-- Extracted text --
____

Postcard Image of Custer Memorial Amphitheater c. 1964
Tryouts were held each spring at the World War Memorial Building (current City Hall) to fill the roles for 80 cast members. The 2000-seat amphitheater equipped with a 110-foot stage hosted the event from July 1 through Labor Day with performances on Wednesday through Sunday each week. Professional actors from cities such as Duluth and Chicago were recruited for the half dozen lead roles. The budget for the production in 1959 was $75,000 ($555,000 in 2010 dollars) which was raised by local merchants, citizens, fraternal and civic organizations.
Staged Indian Camp of The Custer Drama SHSND 00053-13
Actors protraying Libbie and George Custer SHSND 00053-10
Mandan Historical Development Association
The Mandan Historical Development Association was organized on September 23, 1958 for the express purpose of promoting and developing the historical advantages of the area in and around Mandan. Its primary task was the production of the outdoor drama. The first board of directors was selected by the Chamber of Commerce. New members were elected at subsequent annual meetings of the membership.

____

-- Collected material --
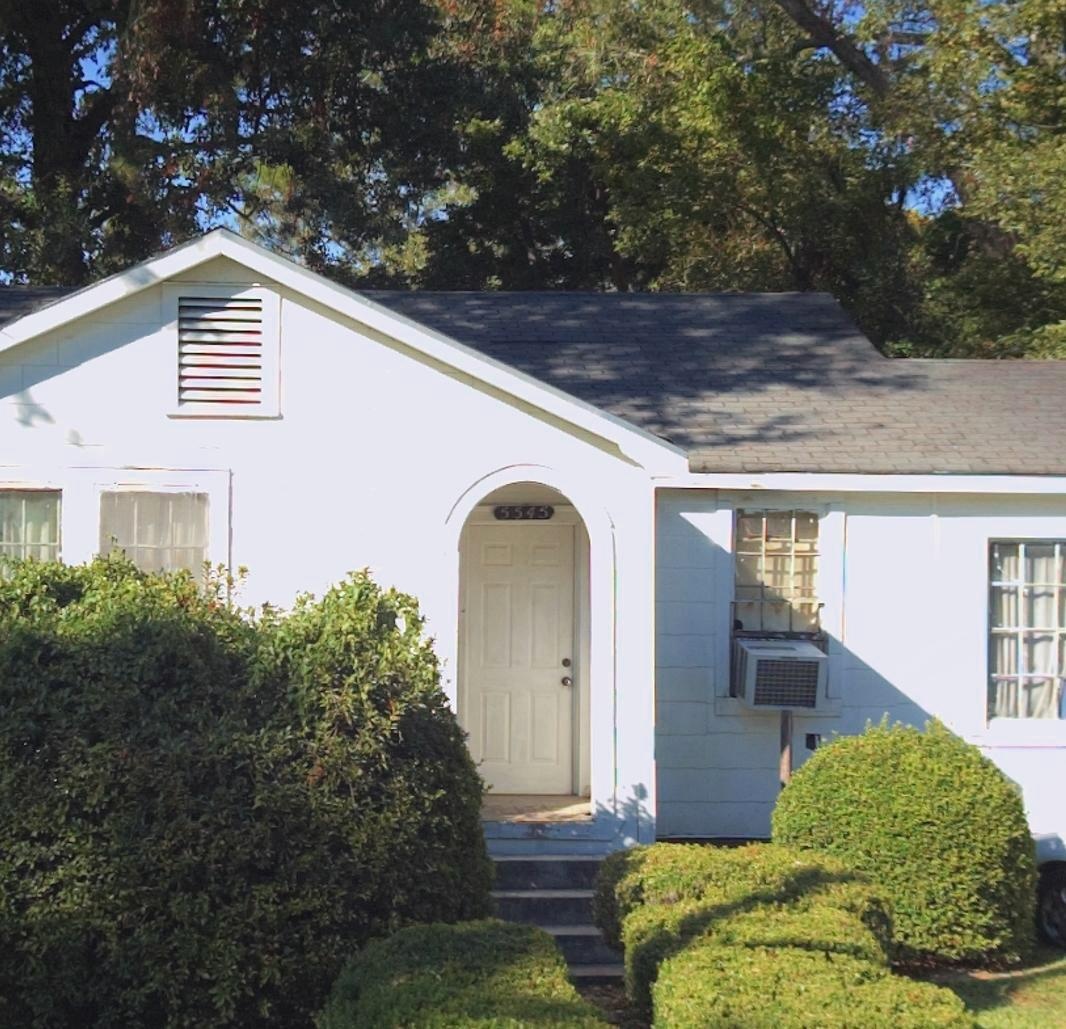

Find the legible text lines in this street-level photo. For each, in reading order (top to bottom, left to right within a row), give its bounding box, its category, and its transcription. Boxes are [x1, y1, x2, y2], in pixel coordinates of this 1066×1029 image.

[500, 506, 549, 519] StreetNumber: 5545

____

-- What this task involves --
Print the entire passage on the Custer Memorial Amphitheater, reproducing every word and character without alteration. The lines are not required for this work.

-- Worked solution --
Postcard Image of Custer Memorial Amphitheater c. 1964
Tryouts were held each spring at the World War Memorial Building (current City Hall) to fill the roles for 80 cast members. The 2000-seat amphitheater equipped with a 110-foot stage hosted the event from July 1 through Labor Day with performances on Wednesday through Sunday each week. Professional actors from cities such as Duluth and Chicago were recruited for the half dozen lead roles. The budget for the production in 1959 was $75,000 ($555,000 in 2010 dollars) which was raised by local merchants, citizens, fraternal and civic organizations.
Staged Indian Camp of The Custer Drama SHSND 00053-13
Actors protraying Libbie and George Custer SHSND 00053-10
Mandan Historical Development Association
The Mandan Historical Development Association was organized on September 23, 1958 for the express purpose of promoting and developing the historical advantages of the area in and around Mandan. Its primary task was the production of the outdoor drama. The first board of directors was selected by the Chamber of Commerce. New members were elected at subsequent annual meetings of the membership.